▶ **Excerpted passage**:
+ + + +
Runtime Intelligence is a powerful tool that is able to illustrate in great depth how your applications are actually being used. But of course, with great power comes great responsibility. While individual developers are free to collect analytics data in any way and in accordance with any privacy policy they wish, allowing your users to opt-in to collecting usage information is not only standard in the industry, it’s also the right thing to do for your users. With Runtime Intelligence, we’ve make this important functionality easy to implement via the OptInSource properties of the SetupAttribute. Simply specify the name and owner of the property, method, field, or method argument that will contain the user’s opt-in setting at runtime, and the instrumented Runtime Intelligence code will retrieve the opt-in setting before any attempt to send analytics data.
If the user has opted-out, no data will be collected or sent in nearly all cases. The exception to this rule is that if you have chosen to use Tamper Detection and Notification, and you have configured it to send Runtime Intelligence messages when tampering is detected, these messages will always be sent regardless of the user’s opt-in choice. Additionally, the Exception Reporting feature contains a mechanism that allows the user to specify an explicit opt-in for an individual exception report, which will override the Runtime Intelligence opt-in setting for that message only. The default exception reporting dialog that Dotfuscator can inject makes use of this mechanism, and the specifics of how to provide this explicit opt-in are detailed in the manual so that developers rolling their own solution using Exception Reporting can do the same.
As a quick example, let’s say I wanted to persist the user’s opt-in setting using Isolated Storage. For simplicity’s sake, I am using the IsolatedStorageSettings class available in Silverlight and Windows Phone 7, but applications that target other frameworks can perform the same operations in a slightly more verbose way. Your business requirements would of course drive the value of RIOPTIN_DEFAULT; for this example I have chosen to opt-in the user by default.
+ + + +
▶ **Exercise data**:
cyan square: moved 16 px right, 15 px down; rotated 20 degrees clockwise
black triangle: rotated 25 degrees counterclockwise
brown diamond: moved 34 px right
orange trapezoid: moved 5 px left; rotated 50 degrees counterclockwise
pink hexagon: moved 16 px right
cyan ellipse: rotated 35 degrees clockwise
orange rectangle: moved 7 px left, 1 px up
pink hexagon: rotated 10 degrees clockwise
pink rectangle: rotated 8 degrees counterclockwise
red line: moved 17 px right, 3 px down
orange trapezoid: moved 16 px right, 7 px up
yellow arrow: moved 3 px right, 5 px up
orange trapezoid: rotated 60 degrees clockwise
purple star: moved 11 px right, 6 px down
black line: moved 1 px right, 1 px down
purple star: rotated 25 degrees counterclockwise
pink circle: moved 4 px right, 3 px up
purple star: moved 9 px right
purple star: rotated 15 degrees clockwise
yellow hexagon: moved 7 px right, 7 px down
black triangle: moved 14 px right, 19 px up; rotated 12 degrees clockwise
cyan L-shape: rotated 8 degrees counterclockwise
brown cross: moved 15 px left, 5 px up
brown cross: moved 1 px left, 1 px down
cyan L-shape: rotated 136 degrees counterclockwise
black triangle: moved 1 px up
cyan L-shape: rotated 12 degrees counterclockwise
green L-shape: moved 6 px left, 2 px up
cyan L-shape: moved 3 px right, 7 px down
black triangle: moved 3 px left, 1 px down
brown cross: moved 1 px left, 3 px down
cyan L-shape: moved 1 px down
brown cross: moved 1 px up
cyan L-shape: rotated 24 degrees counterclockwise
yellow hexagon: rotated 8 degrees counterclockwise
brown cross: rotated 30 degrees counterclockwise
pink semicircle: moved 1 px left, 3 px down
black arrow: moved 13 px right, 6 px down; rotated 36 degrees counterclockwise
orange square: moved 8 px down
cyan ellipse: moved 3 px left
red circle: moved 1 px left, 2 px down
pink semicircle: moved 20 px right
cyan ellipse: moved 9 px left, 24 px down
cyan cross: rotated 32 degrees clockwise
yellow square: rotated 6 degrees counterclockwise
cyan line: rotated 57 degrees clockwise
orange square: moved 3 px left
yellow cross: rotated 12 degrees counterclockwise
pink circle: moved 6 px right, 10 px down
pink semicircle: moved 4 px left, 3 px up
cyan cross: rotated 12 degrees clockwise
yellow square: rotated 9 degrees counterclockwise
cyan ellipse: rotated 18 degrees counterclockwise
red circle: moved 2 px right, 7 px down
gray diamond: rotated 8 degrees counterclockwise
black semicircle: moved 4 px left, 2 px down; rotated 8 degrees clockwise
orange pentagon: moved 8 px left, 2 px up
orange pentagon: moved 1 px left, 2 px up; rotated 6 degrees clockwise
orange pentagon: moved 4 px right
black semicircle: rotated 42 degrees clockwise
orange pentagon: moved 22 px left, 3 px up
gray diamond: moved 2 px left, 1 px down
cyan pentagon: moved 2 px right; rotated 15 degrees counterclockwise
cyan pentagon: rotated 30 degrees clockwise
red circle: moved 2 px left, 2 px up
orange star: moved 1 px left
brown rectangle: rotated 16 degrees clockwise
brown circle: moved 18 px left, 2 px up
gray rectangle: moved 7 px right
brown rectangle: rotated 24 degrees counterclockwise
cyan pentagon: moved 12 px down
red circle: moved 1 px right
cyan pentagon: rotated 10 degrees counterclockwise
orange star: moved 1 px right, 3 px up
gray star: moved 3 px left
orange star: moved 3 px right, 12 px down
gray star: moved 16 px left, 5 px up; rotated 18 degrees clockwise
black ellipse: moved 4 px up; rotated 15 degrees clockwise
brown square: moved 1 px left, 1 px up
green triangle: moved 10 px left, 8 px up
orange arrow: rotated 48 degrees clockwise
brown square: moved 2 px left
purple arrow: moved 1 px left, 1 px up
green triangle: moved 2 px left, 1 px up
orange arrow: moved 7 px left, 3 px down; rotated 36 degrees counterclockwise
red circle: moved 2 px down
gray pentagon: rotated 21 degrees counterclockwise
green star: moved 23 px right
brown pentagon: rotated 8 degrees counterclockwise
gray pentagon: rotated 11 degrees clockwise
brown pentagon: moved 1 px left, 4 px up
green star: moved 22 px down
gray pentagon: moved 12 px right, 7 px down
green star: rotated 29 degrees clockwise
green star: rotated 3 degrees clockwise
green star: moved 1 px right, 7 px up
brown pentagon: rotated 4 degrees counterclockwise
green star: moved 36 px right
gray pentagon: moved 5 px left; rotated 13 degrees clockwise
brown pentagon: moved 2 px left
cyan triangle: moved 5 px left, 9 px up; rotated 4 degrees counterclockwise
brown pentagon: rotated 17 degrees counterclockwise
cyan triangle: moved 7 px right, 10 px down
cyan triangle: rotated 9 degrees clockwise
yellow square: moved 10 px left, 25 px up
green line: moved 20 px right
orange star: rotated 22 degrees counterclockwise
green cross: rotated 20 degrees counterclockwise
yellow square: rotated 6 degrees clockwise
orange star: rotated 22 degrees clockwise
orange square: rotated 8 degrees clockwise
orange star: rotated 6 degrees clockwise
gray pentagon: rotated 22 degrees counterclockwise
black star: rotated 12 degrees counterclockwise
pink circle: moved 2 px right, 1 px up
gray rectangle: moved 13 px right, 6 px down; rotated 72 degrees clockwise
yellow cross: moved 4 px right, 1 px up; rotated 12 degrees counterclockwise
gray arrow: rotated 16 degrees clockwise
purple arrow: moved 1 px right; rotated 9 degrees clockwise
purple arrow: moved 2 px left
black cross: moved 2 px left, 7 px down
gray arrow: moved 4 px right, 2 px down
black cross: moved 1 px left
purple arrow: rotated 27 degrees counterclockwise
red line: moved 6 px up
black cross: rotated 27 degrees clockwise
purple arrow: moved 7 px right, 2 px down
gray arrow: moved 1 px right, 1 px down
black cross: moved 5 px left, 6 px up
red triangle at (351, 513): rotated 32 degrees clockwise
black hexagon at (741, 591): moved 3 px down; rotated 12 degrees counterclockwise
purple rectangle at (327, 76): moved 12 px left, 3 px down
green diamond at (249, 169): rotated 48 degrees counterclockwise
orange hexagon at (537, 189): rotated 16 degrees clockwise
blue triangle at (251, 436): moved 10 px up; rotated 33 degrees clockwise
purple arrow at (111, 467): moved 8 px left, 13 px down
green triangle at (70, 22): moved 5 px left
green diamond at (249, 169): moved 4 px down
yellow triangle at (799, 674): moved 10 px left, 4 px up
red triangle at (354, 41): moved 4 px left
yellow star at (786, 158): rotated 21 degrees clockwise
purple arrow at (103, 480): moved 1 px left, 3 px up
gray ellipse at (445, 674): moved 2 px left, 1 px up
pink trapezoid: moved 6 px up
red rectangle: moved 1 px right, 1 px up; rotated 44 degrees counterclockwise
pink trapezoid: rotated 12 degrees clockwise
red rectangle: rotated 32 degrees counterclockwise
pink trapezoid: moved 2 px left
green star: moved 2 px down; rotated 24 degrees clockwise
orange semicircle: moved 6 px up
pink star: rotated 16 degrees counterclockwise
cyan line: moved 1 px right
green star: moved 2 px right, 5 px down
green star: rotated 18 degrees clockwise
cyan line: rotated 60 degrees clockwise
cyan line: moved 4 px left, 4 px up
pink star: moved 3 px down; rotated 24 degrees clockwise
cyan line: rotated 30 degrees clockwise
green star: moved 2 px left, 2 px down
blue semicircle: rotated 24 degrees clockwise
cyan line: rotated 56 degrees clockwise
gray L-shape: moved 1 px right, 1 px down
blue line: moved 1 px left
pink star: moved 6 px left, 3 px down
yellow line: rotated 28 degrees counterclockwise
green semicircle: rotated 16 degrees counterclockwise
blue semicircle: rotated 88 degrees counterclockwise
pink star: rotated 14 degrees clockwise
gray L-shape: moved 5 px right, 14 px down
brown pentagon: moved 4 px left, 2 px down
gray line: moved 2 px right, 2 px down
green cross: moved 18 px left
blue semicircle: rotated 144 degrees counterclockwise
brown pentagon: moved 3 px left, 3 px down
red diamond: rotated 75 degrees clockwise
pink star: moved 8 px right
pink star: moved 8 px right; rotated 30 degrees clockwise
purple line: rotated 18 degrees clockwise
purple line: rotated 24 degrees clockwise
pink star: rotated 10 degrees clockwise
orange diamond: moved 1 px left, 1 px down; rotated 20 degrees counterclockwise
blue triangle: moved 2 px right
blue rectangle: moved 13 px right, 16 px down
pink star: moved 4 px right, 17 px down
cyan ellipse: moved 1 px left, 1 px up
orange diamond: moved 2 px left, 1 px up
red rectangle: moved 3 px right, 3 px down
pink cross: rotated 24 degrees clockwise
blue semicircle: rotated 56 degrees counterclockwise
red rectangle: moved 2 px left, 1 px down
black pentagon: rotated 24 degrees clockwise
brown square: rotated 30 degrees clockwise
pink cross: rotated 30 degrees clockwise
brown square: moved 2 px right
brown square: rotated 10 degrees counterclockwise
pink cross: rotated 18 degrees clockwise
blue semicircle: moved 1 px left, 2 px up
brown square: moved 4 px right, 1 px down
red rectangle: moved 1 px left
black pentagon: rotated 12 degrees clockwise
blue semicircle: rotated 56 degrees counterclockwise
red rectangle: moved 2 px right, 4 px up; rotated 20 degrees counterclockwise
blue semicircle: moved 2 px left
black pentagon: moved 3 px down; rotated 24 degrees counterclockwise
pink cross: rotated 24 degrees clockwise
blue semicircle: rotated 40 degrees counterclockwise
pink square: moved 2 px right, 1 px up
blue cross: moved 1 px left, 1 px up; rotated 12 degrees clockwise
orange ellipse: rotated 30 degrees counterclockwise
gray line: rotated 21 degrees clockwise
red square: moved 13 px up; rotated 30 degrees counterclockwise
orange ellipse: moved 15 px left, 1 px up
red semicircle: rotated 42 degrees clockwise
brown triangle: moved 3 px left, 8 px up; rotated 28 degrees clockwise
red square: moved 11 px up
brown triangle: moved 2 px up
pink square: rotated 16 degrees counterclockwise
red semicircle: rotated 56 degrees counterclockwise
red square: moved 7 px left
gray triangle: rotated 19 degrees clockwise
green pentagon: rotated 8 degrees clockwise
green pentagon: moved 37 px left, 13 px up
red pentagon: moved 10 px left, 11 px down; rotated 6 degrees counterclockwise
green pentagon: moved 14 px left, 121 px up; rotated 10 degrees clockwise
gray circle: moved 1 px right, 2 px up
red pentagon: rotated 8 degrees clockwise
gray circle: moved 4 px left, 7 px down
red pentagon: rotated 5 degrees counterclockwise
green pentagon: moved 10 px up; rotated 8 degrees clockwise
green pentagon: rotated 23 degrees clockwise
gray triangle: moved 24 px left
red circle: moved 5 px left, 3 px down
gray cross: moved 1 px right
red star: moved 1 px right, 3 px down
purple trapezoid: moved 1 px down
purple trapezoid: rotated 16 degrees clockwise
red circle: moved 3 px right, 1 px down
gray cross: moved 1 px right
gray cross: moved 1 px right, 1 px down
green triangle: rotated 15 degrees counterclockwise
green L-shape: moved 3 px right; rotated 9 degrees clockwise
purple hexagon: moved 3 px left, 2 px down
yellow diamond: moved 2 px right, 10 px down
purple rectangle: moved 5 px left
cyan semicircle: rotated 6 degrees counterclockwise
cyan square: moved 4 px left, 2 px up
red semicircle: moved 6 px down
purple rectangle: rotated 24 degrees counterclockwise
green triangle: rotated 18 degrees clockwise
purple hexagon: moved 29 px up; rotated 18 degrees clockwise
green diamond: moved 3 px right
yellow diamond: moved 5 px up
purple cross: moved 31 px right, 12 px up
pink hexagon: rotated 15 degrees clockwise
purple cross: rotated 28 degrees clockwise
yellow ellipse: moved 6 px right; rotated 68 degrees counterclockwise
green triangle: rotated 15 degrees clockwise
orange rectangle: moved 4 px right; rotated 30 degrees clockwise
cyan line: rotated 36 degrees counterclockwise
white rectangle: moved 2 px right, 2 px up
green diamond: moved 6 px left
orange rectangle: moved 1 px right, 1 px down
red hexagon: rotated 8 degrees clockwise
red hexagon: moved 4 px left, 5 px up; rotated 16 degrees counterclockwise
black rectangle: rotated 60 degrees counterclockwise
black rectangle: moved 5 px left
+ + + +
▶ **Aim of the exercise**: Copy the Runtime Intelligence opt-in text, starting with "If the user" and going on through "do the same.", but change "Tamper Detection and Notification" to "Tamper Defense" wherever it occurs.

▶ **Worked solution**:
If the user has opted-out, no data will be collected or sent in nearly all cases. The exception to this rule is that if you have chosen to use Tamper Defense, and you have configured it to send Runtime Intelligence messages when tampering is detected, these messages will always be sent regardless of the user’s opt-in choice. Additionally, the Exception Reporting feature contains a mechanism that allows the user to specify an explicit opt-in for an individual exception report, which will override the Runtime Intelligence opt-in setting for that message only. The default exception reporting dialog that Dotfuscator can inject makes use of this mechanism, and the specifics of how to provide this explicit opt-in are detailed in the manual so that developers rolling their own solution using Exception Reporting can do the same.